= Evenus (son of Ares) =

God in Greek mythology

In Greek mythology, Evenus (/ɪˈviːnəs/; Εύηνος) a river-god of Aetolia as the son of the Titans Oceanus and Tethys.

== Family ==
In some accounts, Evenus was represented as a mortal prince or king as the son of Ares and princess Demonice, daughter of King Agenor of Pleuron. He was the brother of Molus, Pylus and Thestius.

Another version of the myth stated that Evenus was born from Ares and the Pleiad Sterope.

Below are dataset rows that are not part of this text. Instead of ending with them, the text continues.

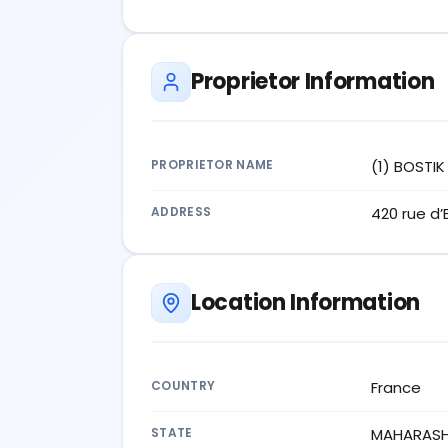
Proprietor Information
PROPRIETOR NAME
(1) BOSTI
ADDRESS
420 rue d
Location Information
COUNTRY
France
STATE
MAHARAS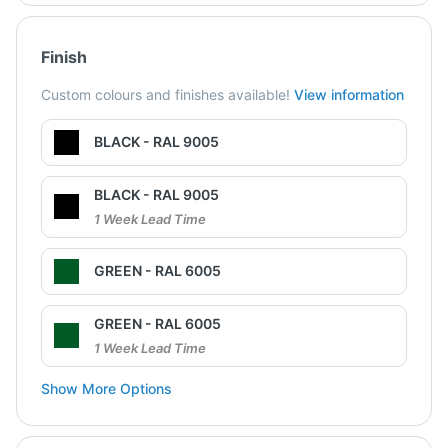
Finish
Custom colours and finishes available!
View information
BLACK - RAL 9005
BLACK - RAL 9005
1 Week Lead Time
GREEN - RAL 6005
GREEN - RAL 6005
1 Week Lead Time
Show More Options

Lastly, Heracles was also called Evenus' father in later versions of the myth.

Evenus married his niece Alcippe, daughter of King Oenomaus of Pisa (another son of Ares and Sterope) by whom he became the father of Marpessa.

== Mythology ==
When Idas, son of Aphareus, came from Messenia to ask for the hand of Marpessa, Evenus refused his request because he wanted her daughter to remain a virgin. Idas went to his father Poseidon and begged for the use of a winged chariot. Poseidon consented him the use of the chariot, and Idas abducted Marpessa away from a band of dancers and fled from Pleuron in Aetolia. Evenus, after chasing the couple for a long time and realizing he could not catch up to them, killed his horses and then drowned himself in a nearby river Lycormas and became immortal. The river was named later after him.

According to some writers, Evenus, like Oenomaus, used to set his daughter's suitors to run a chariot race with him, promising to bestow her on the winner; but he cut off the heads of his vanquished competitors and nailed them to the walls of his house.